►

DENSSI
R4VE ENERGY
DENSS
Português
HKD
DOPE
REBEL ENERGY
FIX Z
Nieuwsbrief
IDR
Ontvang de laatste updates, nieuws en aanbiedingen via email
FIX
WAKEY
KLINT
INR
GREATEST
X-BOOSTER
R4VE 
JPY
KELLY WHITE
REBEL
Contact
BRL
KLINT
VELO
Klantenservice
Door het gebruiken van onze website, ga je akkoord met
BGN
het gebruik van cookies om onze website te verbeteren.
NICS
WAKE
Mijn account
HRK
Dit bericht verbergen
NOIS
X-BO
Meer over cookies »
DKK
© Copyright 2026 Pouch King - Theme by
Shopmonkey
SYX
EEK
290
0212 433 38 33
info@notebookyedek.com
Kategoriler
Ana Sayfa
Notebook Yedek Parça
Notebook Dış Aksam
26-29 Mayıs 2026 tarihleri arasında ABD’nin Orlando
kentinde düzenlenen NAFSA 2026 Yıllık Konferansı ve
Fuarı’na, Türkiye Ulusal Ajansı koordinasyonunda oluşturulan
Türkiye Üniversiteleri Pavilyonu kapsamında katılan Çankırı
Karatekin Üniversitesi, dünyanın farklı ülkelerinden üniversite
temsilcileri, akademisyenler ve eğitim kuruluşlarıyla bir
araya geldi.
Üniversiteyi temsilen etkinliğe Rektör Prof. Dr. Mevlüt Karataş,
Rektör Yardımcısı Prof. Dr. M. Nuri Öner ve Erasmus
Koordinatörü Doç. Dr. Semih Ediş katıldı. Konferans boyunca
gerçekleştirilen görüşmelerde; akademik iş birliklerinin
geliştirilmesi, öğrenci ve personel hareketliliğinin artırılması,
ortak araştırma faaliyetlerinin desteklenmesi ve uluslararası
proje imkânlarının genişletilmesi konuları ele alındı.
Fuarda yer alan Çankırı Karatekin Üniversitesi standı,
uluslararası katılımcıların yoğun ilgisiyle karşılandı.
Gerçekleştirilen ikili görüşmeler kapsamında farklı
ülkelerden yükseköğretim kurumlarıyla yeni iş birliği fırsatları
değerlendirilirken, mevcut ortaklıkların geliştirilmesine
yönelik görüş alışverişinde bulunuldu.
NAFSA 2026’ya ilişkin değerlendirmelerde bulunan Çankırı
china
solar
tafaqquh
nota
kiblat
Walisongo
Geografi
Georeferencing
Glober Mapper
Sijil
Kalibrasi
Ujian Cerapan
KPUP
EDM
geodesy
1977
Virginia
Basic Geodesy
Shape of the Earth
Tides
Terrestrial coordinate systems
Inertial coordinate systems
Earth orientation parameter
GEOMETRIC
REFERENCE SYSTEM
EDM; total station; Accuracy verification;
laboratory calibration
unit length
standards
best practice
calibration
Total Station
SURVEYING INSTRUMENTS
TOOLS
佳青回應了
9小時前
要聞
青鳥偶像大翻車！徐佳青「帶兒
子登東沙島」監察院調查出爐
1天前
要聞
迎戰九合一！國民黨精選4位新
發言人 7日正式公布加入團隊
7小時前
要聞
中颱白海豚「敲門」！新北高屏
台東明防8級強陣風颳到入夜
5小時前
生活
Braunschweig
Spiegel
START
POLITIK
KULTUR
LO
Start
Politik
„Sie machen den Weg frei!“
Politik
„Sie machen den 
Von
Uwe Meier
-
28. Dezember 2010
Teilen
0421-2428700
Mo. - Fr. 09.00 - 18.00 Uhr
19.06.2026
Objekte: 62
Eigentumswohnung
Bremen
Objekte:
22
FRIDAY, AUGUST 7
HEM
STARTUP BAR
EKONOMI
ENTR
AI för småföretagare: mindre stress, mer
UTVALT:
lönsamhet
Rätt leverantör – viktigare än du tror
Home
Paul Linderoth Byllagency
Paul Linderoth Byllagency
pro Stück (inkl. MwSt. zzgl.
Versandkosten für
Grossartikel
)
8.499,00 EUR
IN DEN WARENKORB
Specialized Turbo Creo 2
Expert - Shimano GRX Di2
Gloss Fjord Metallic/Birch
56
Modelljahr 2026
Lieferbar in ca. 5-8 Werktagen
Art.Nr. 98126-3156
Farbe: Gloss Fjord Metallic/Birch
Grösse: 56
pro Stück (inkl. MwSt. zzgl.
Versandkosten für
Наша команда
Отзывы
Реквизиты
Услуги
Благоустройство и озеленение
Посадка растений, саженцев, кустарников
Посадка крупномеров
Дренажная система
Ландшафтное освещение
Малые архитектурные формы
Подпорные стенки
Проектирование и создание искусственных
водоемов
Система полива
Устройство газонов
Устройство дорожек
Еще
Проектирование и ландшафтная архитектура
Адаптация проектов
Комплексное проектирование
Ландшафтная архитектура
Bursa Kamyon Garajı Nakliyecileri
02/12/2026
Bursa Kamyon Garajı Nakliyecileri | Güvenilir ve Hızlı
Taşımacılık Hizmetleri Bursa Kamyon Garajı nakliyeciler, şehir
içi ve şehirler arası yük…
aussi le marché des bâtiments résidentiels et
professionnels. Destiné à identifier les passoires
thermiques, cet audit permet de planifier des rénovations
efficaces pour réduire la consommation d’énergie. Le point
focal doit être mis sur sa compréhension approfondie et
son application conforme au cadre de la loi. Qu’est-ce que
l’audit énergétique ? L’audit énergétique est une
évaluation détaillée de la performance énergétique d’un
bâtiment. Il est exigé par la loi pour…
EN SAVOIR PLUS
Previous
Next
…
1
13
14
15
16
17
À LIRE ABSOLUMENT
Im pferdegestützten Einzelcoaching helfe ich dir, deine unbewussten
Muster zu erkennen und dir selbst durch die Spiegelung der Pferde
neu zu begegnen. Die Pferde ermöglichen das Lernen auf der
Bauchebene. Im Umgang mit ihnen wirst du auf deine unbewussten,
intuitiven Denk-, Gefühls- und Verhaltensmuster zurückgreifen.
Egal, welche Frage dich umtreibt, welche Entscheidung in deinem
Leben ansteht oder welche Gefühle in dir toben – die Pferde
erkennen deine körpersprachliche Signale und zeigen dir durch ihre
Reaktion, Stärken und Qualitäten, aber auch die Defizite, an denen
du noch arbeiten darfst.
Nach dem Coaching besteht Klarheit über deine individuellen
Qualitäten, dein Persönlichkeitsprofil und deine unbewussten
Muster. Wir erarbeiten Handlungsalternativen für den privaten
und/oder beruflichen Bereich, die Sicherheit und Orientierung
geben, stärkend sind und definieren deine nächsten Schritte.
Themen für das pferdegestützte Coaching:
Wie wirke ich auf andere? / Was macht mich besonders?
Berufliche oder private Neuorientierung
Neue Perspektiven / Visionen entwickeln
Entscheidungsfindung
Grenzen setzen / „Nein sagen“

◄

Copy out every line in the entries above that contains the word "Qualitäten". Matches must have the same capitalization.

• **RESULT OF THIS TASK**
Reaktion, Stärken und Qualitäten, aber auch die Defizite, an denen
Qualitäten, dein Persönlichkeitsprofil und deine unbewussten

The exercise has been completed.